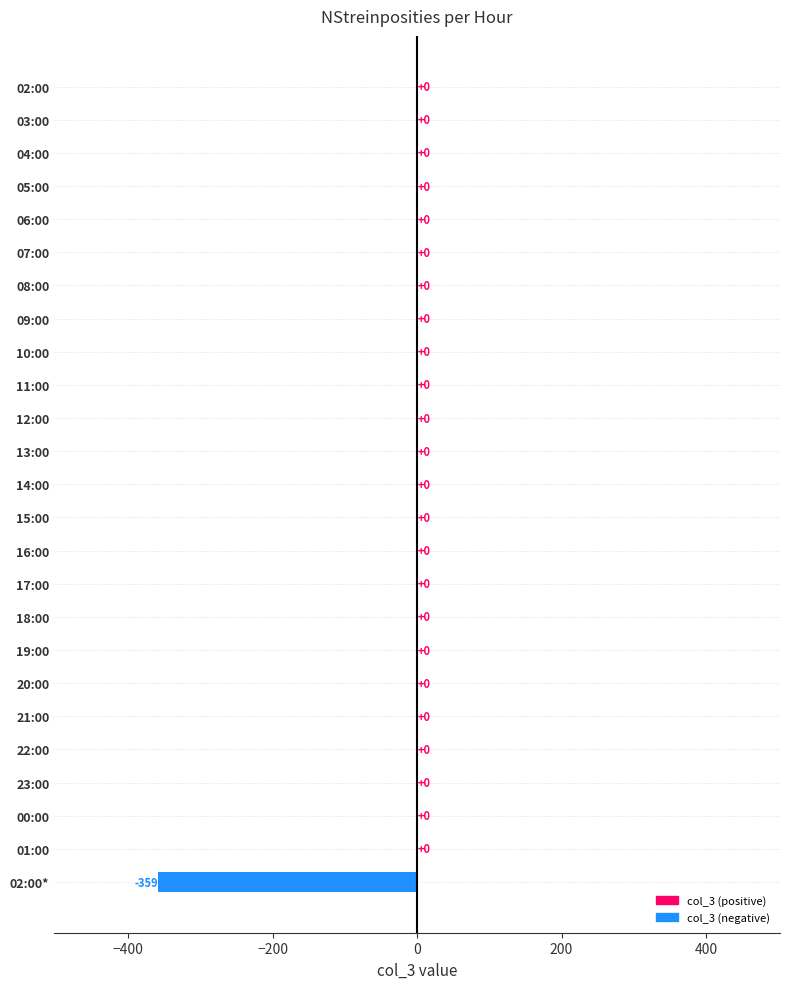

What is the change in value from 15:00 to 02:00*?

-359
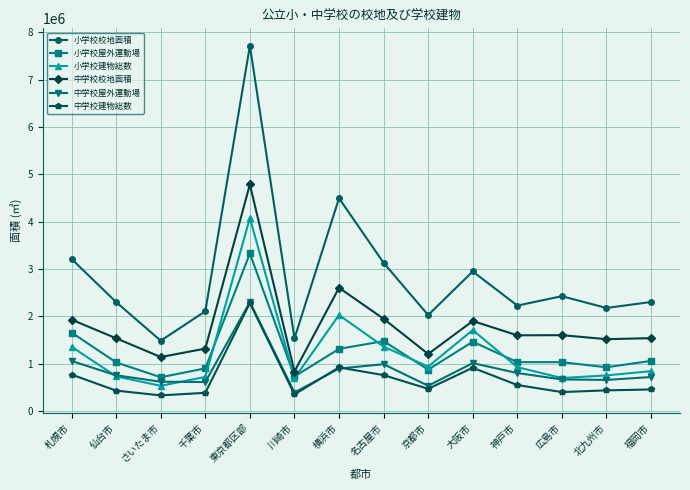

The 中学校建物総数 series shows 1098748 at 東京都区部. True or false?

False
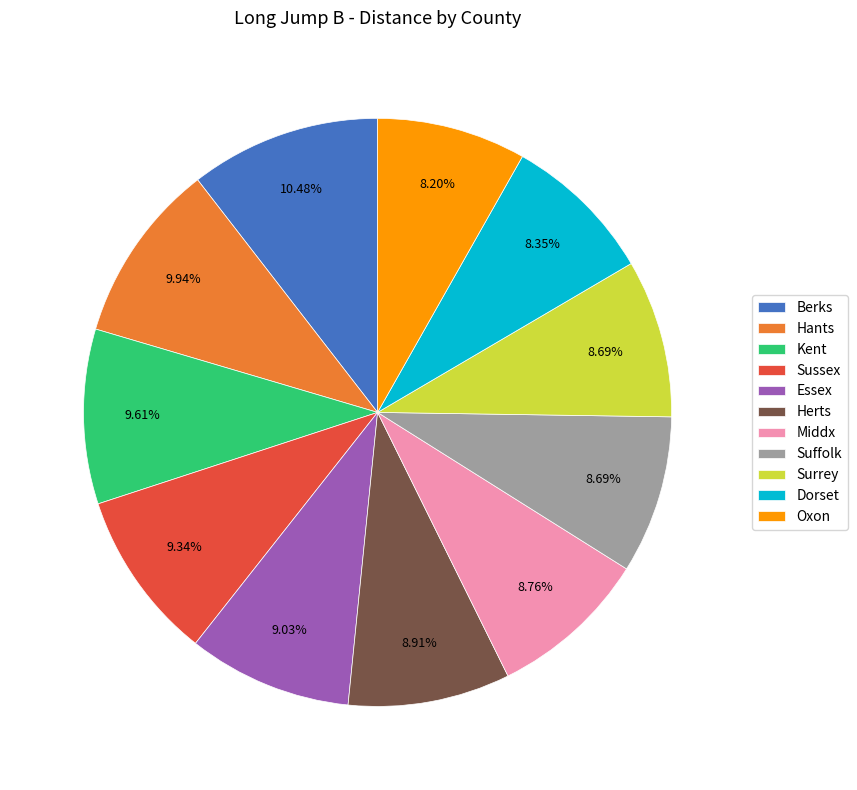

To the nearest percent, what portion does Hants represent?

10%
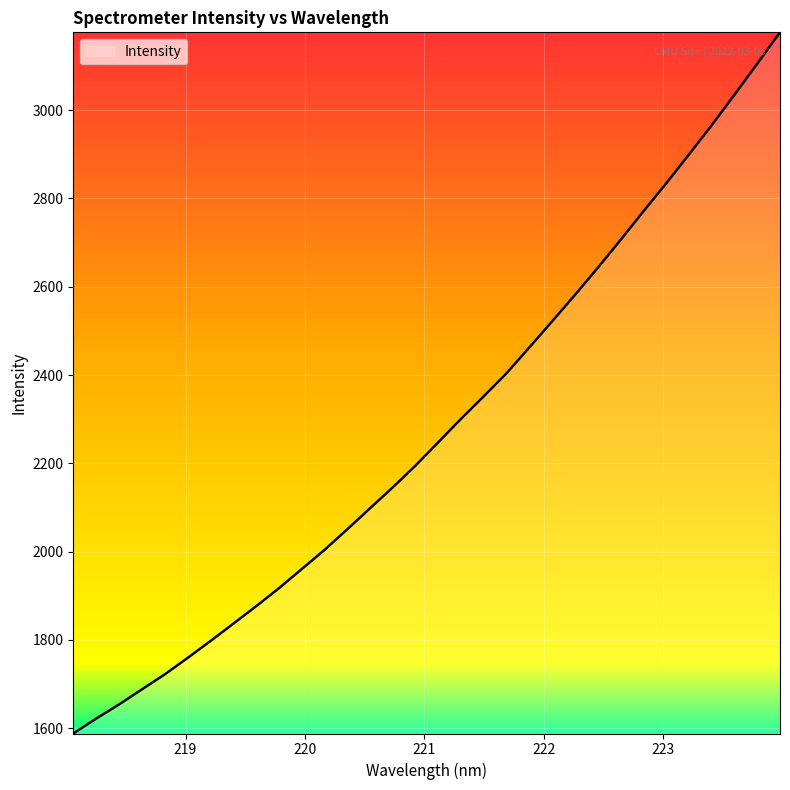

What is the minimum value shown in the chart?

1588.2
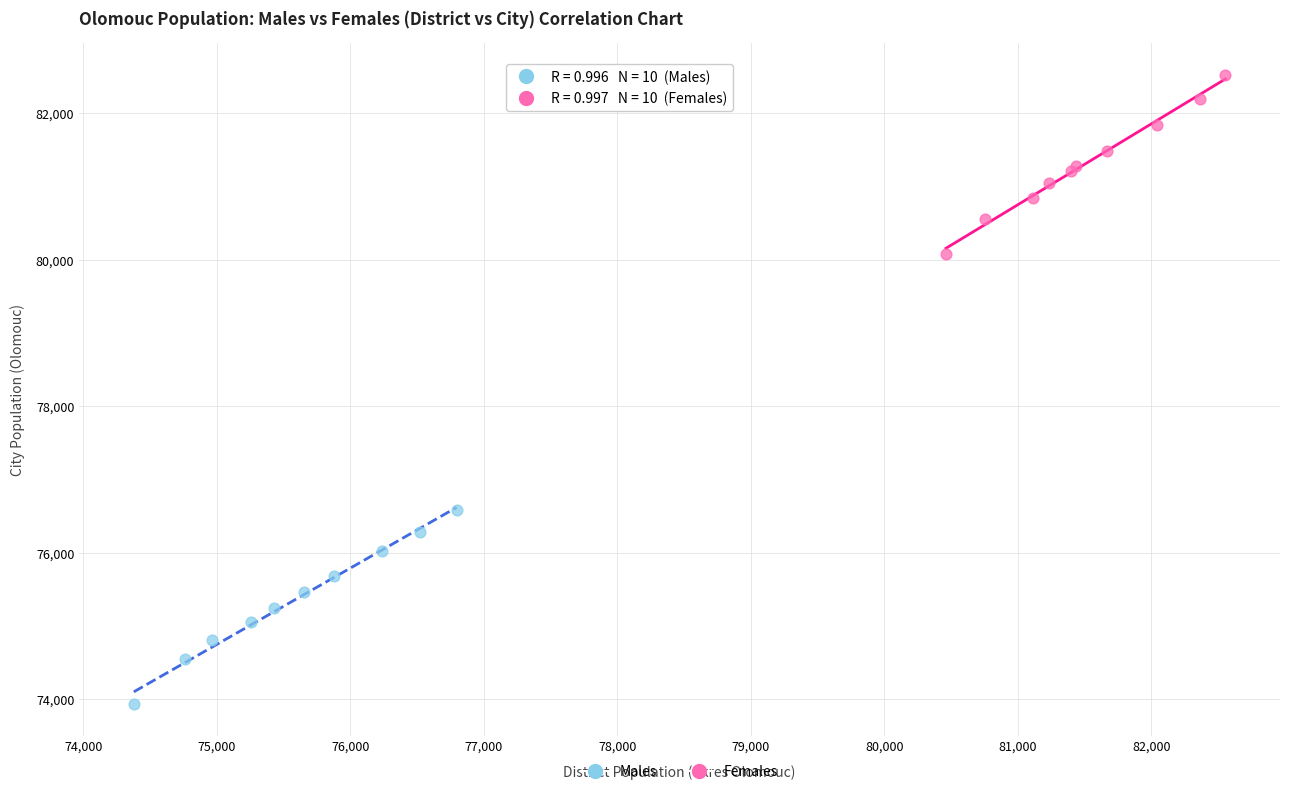

Which series contains the highest Y value?

Females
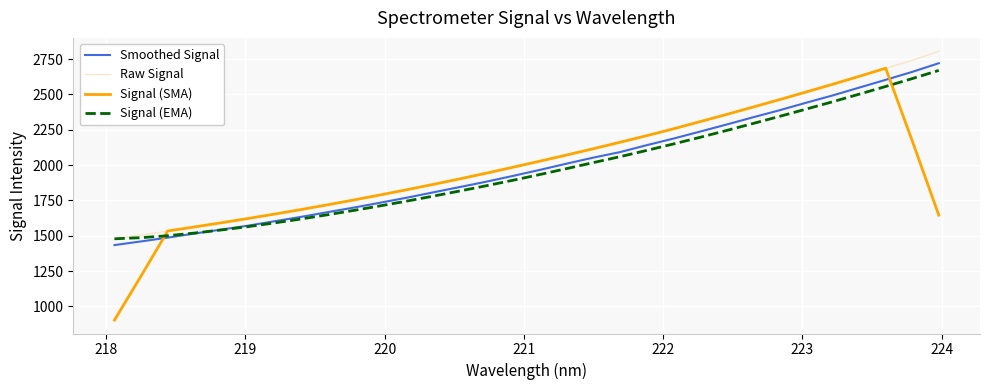

What is the greatest value displayed?

2804.9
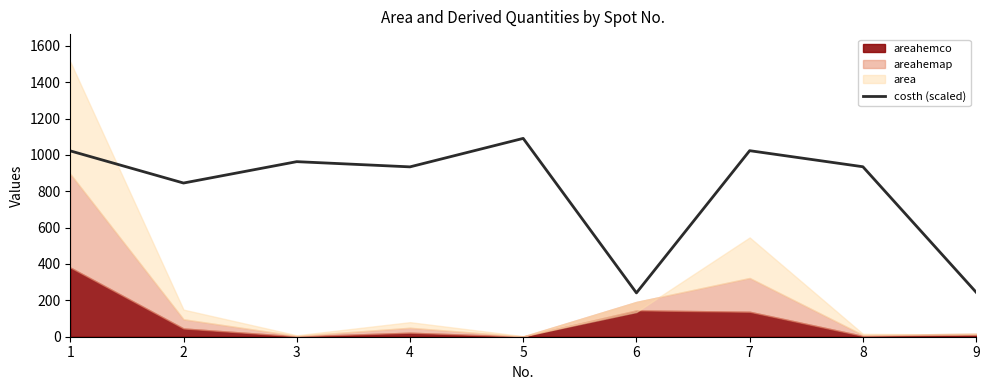

What is the difference between the second highest and minimum values?

782.1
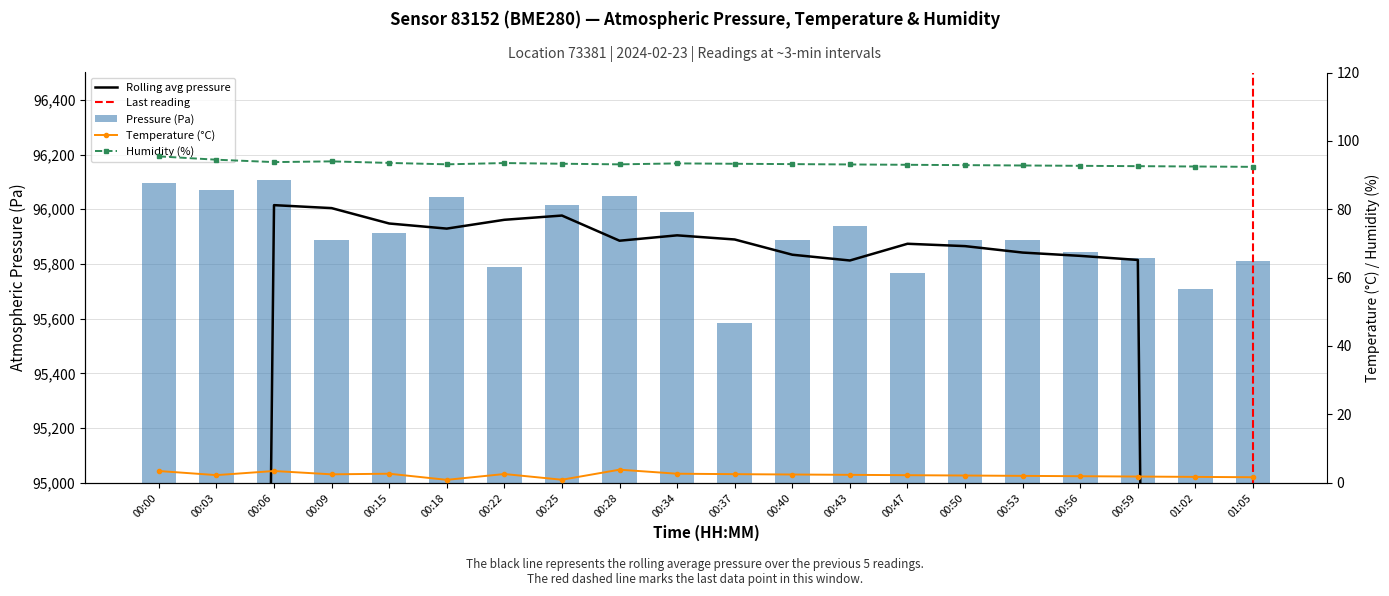

What is the lowest value of the Pressure (Pa) series?

95583.1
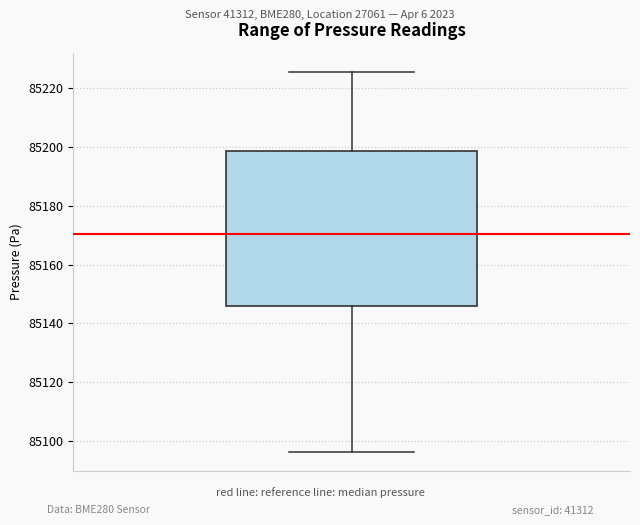

Transcribe this box plot: give where the median line is, the range the box spans, and where the two whiskers end, as read against the y-axis. The values are not printed on the chart, so give them approximately, as read against the axis.

median 85170, box 85146 to 85198, whiskers 85096 to 85226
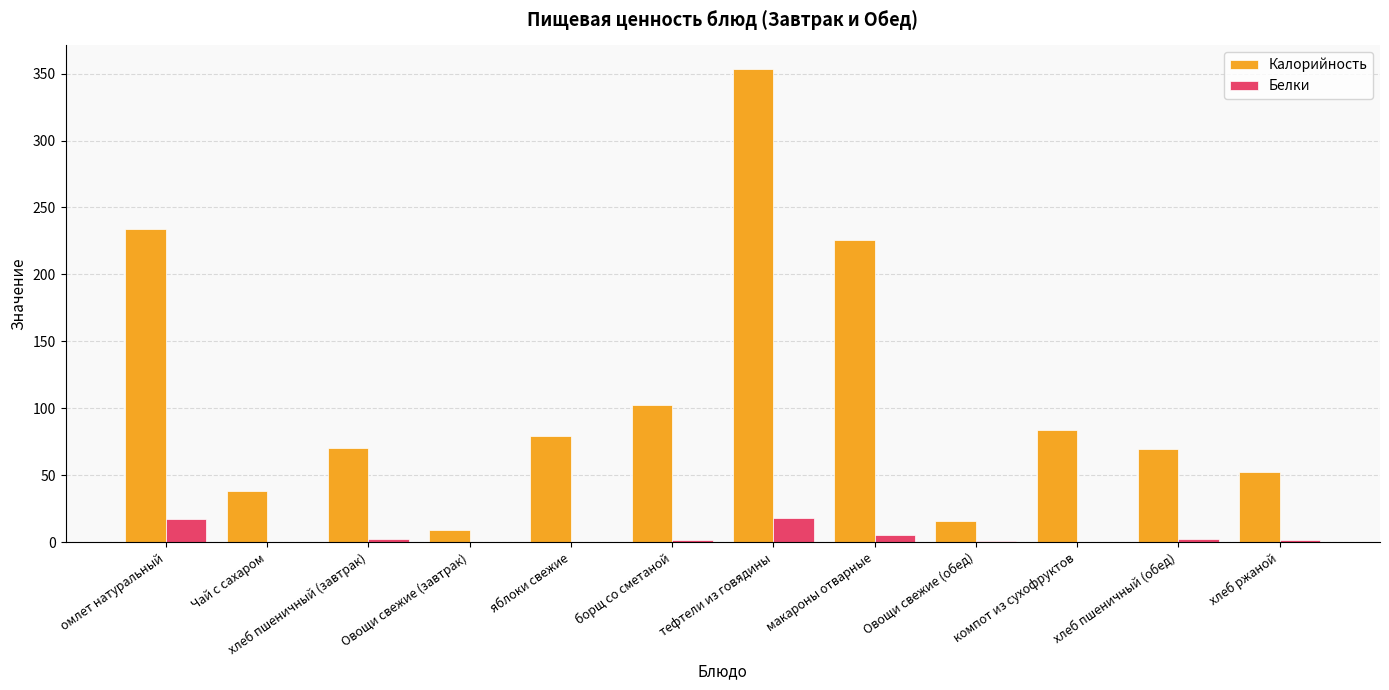

Which series has the largest total across all categories?

Калорийность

-=-=-=-=-

» Prompt
Replace every instance of "series" with "dataset" in the items above, and leave everything else as it is. Omit the pictures from your answer.

» Result
What is the change in value from 15:00 to 02:00*?

-359

The 中学校建物総数 dataset shows 1098748 at 東京都区部. True or false?

False

To the nearest percent, what portion does Hants represent?

10%

What is the minimum value shown in the chart?

1588.2

Which dataset contains the highest Y value?

Females

What is the greatest value displayed?

2804.9

What is the difference between the second highest and minimum values?

782.1

What is the lowest value of the Pressure (Pa) dataset?

95583.1

Transcribe this box plot: give where the median line is, the range the box spans, and where the two whiskers end, as read against the y-axis. The values are not printed on the chart, so give them approximately, as read against the axis.

median 85170, box 85146 to 85198, whiskers 85096 to 85226

Which dataset has the largest total across all categories?

Калорийность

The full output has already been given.